— WHAT THE TASK REQUIRES —
Among the entries below, find the lines that hold the word "auth" and report them.

EXERCISE DATA START

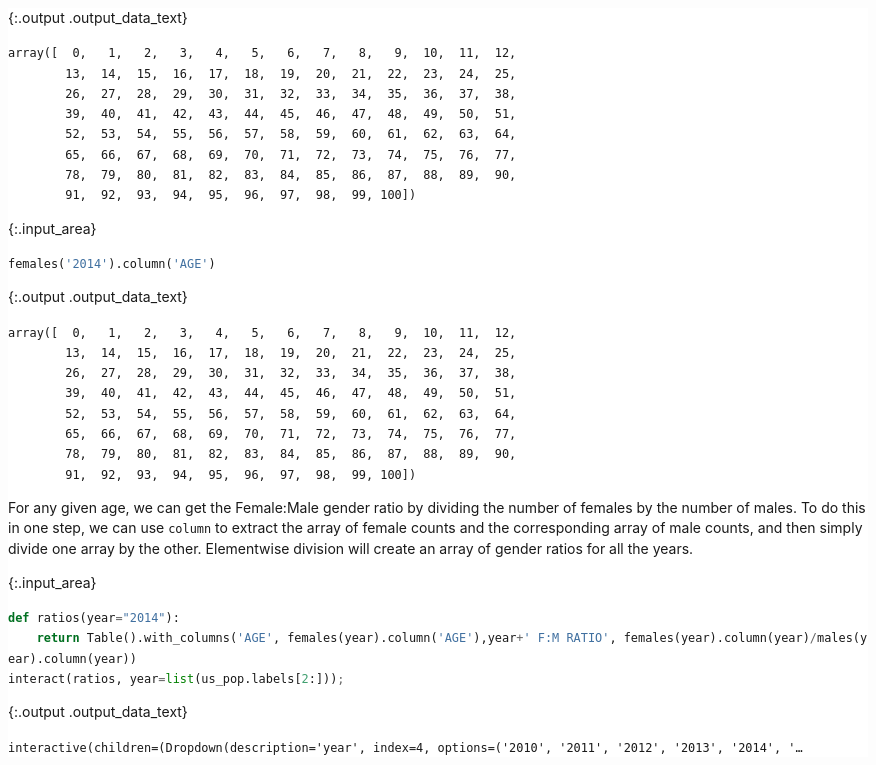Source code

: 



{:.output .output_data_text}
```
array([  0,   1,   2,   3,   4,   5,   6,   7,   8,   9,  10,  11,  12,
        13,  14,  15,  16,  17,  18,  19,  20,  21,  22,  23,  24,  25,
        26,  27,  28,  29,  30,  31,  32,  33,  34,  35,  36,  37,  38,
        39,  40,  41,  42,  43,  44,  45,  46,  47,  48,  49,  50,  51,
        52,  53,  54,  55,  56,  57,  58,  59,  60,  61,  62,  63,  64,
        65,  66,  67,  68,  69,  70,  71,  72,  73,  74,  75,  76,  77,
        78,  79,  80,  81,  82,  83,  84,  85,  86,  87,  88,  89,  90,
        91,  92,  93,  94,  95,  96,  97,  98,  99, 100])
```





{:.input_area}
```python
females('2014').column('AGE')
```





{:.output .output_data_text}
```
array([  0,   1,   2,   3,   4,   5,   6,   7,   8,   9,  10,  11,  12,
        13,  14,  15,  16,  17,  18,  19,  20,  21,  22,  23,  24,  25,
        26,  27,  28,  29,  30,  31,  32,  33,  34,  35,  36,  37,  38,
        39,  40,  41,  42,  43,  44,  45,  46,  47,  48,  49,  50,  51,
        52,  53,  54,  55,  56,  57,  58,  59,  60,  61,  62,  63,  64,
        65,  66,  67,  68,  69,  70,  71,  72,  73,  74,  75,  76,  77,
        78,  79,  80,  81,  82,  83,  84,  85,  86,  87,  88,  89,  90,
        91,  92,  93,  94,  95,  96,  97,  98,  99, 100])
```



For any given age, we can get the Female:Male gender ratio by dividing the number of females by the number of males. To do this in one step, we can use `column` to extract the array of female counts and the corresponding array of male counts, and then simply divide one array by the other. Elementwise division will create an array of gender ratios for all the years.



{:.input_area}
```python
def ratios(year="2014"):
    return Table().with_columns('AGE', females(year).column('AGE'),year+' F:M RATIO', females(year).column(year)/males(year).column(year))
interact(ratios, year=list(us_pop.labels[2:]));
```



{:.output .output_data_text}
```
interactive(children=(Dropdown(description='year', index=4, options=('2010', '2011', '2012', '2013', '2014', '…
```
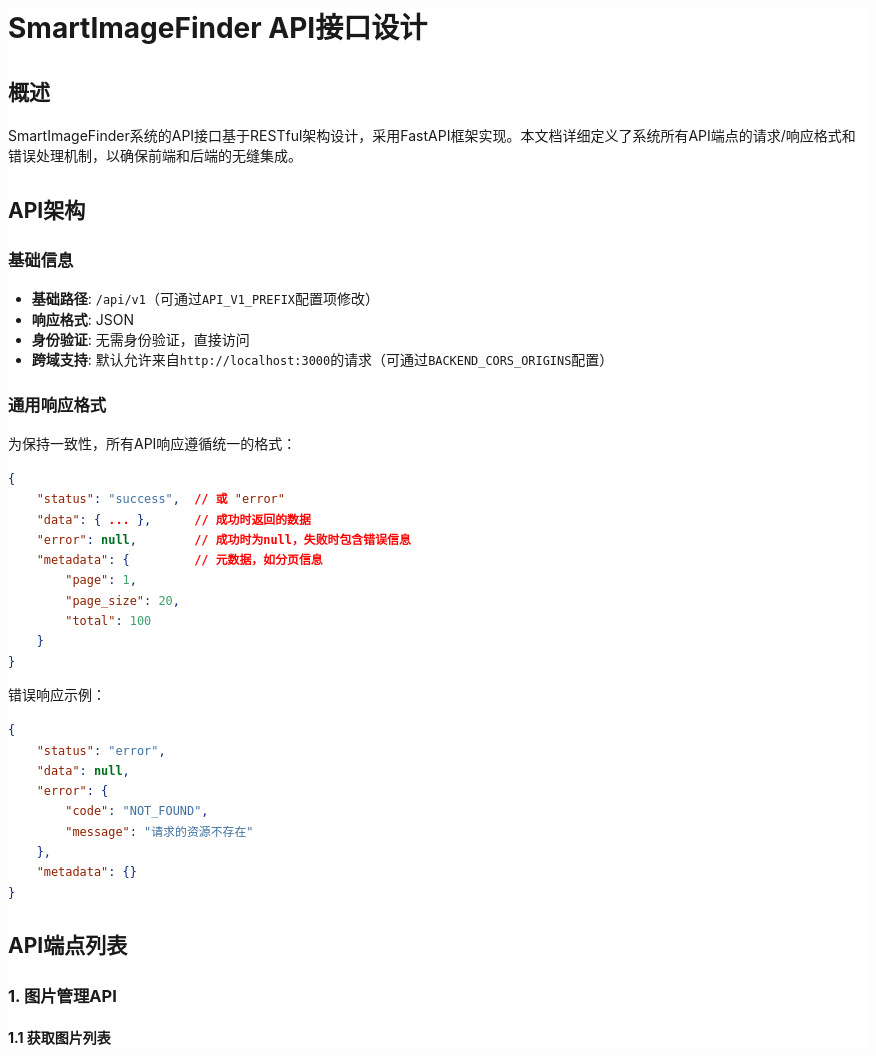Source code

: # SmartImageFinder API接口设计

## 概述

SmartImageFinder系统的API接口基于RESTful架构设计，采用FastAPI框架实现。本文档详细定义了系统所有API端点的请求/响应格式和错误处理机制，以确保前端和后端的无缝集成。

## API架构

### 基础信息

- **基础路径**: `/api/v1`（可通过`API_V1_PREFIX`配置项修改）
- **响应格式**: JSON
- **身份验证**: 无需身份验证，直接访问
- **跨域支持**: 默认允许来自`http://localhost:3000`的请求（可通过`BACKEND_CORS_ORIGINS`配置）

### 通用响应格式

为保持一致性，所有API响应遵循统一的格式：

```json
{
    "status": "success",  // 或 "error"
    "data": { ... },      // 成功时返回的数据
    "error": null,        // 成功时为null，失败时包含错误信息
    "metadata": {         // 元数据，如分页信息
        "page": 1,
        "page_size": 20,
        "total": 100
    }
}
```

错误响应示例：

```json
{
    "status": "error",
    "data": null,
    "error": {
        "code": "NOT_FOUND",
        "message": "请求的资源不存在"
    },
    "metadata": {}
}
```

## API端点列表

### 1. 图片管理API

#### 1.1 获取图片列表
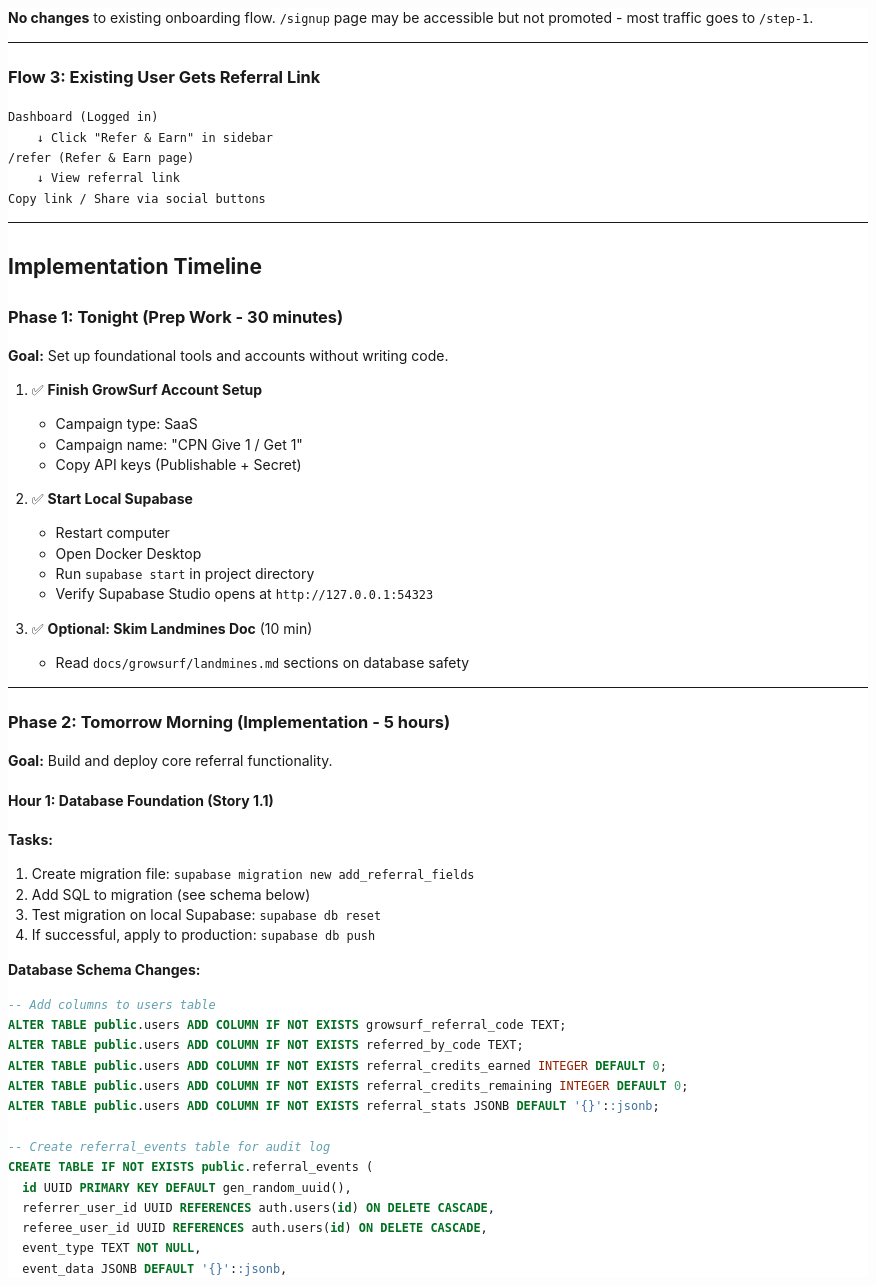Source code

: **No changes** to existing onboarding flow. `/signup` page may be accessible but not promoted - most traffic goes to `/step-1`.

---

### Flow 3: Existing User Gets Referral Link

```
Dashboard (Logged in)
    ↓ Click "Refer & Earn" in sidebar
/refer (Refer & Earn page)
    ↓ View referral link
Copy link / Share via social buttons
```

---

## Implementation Timeline

### Phase 1: Tonight (Prep Work - 30 minutes)

**Goal:** Set up foundational tools and accounts without writing code.

1. ✅ **Finish GrowSurf Account Setup**
   - Campaign type: SaaS
   - Campaign name: "CPN Give 1 / Get 1"
   - Copy API keys (Publishable + Secret)

2. ✅ **Start Local Supabase**
   - Restart computer
   - Open Docker Desktop
   - Run `supabase start` in project directory
   - Verify Supabase Studio opens at `http://127.0.0.1:54323`

3. ✅ **Optional: Skim Landmines Doc** (10 min)
   - Read `docs/growsurf/landmines.md` sections on database safety

---

### Phase 2: Tomorrow Morning (Implementation - 5 hours)

**Goal:** Build and deploy core referral functionality.

#### Hour 1: Database Foundation (Story 1.1)

**Tasks:**
1. Create migration file: `supabase migration new add_referral_fields`
2. Add SQL to migration (see schema below)
3. Test migration on local Supabase: `supabase db reset`
4. If successful, apply to production: `supabase db push`

**Database Schema Changes:**

```sql
-- Add columns to users table
ALTER TABLE public.users ADD COLUMN IF NOT EXISTS growsurf_referral_code TEXT;
ALTER TABLE public.users ADD COLUMN IF NOT EXISTS referred_by_code TEXT;
ALTER TABLE public.users ADD COLUMN IF NOT EXISTS referral_credits_earned INTEGER DEFAULT 0;
ALTER TABLE public.users ADD COLUMN IF NOT EXISTS referral_credits_remaining INTEGER DEFAULT 0;
ALTER TABLE public.users ADD COLUMN IF NOT EXISTS referral_stats JSONB DEFAULT '{}'::jsonb;

-- Create referral_events table for audit log
CREATE TABLE IF NOT EXISTS public.referral_events (
  id UUID PRIMARY KEY DEFAULT gen_random_uuid(),
  referrer_user_id UUID REFERENCES auth.users(id) ON DELETE CASCADE,
  referee_user_id UUID REFERENCES auth.users(id) ON DELETE CASCADE,
  event_type TEXT NOT NULL,
  event_data JSONB DEFAULT '{}'::jsonb,
```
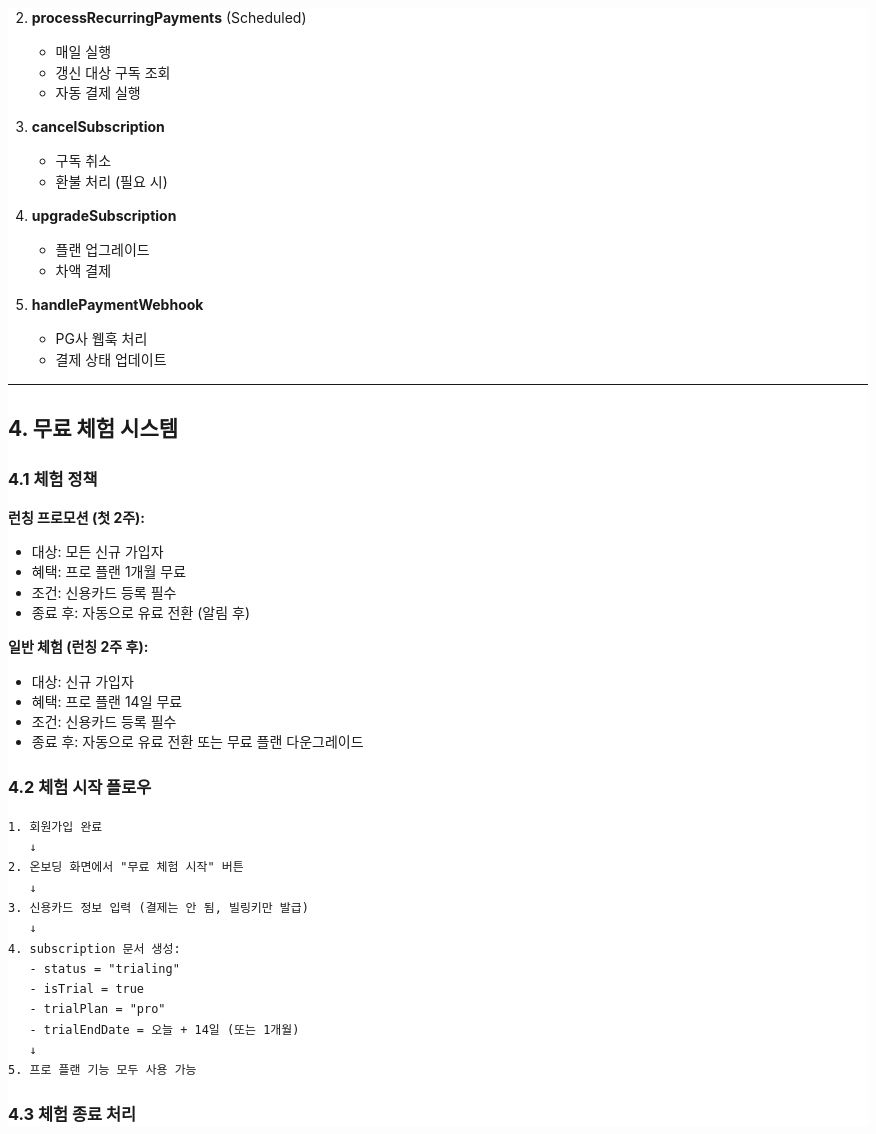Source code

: 2. **processRecurringPayments** (Scheduled)
   - 매일 실행
   - 갱신 대상 구독 조회
   - 자동 결제 실행

3. **cancelSubscription**
   - 구독 취소
   - 환불 처리 (필요 시)

4. **upgradeSubscription**
   - 플랜 업그레이드
   - 차액 결제

5. **handlePaymentWebhook**
   - PG사 웹훅 처리
   - 결제 상태 업데이트

---

## 4. 무료 체험 시스템

### 4.1 체험 정책

**런칭 프로모션 (첫 2주):**
- 대상: 모든 신규 가입자
- 혜택: 프로 플랜 1개월 무료
- 조건: 신용카드 등록 필수
- 종료 후: 자동으로 유료 전환 (알림 후)

**일반 체험 (런칭 2주 후):**
- 대상: 신규 가입자
- 혜택: 프로 플랜 14일 무료
- 조건: 신용카드 등록 필수
- 종료 후: 자동으로 유료 전환 또는 무료 플랜 다운그레이드

### 4.2 체험 시작 플로우

```
1. 회원가입 완료
   ↓
2. 온보딩 화면에서 "무료 체험 시작" 버튼
   ↓
3. 신용카드 정보 입력 (결제는 안 됨, 빌링키만 발급)
   ↓
4. subscription 문서 생성:
   - status = "trialing"
   - isTrial = true
   - trialPlan = "pro"
   - trialEndDate = 오늘 + 14일 (또는 1개월)
   ↓
5. 프로 플랜 기능 모두 사용 가능
```

### 4.3 체험 종료 처리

EXERCISE DATA END

— SOLUTION BELOW —
  referrer_user_id UUID REFERENCES auth.users(id) ON DELETE CASCADE,
  referee_user_id UUID REFERENCES auth.users(id) ON DELETE CASCADE,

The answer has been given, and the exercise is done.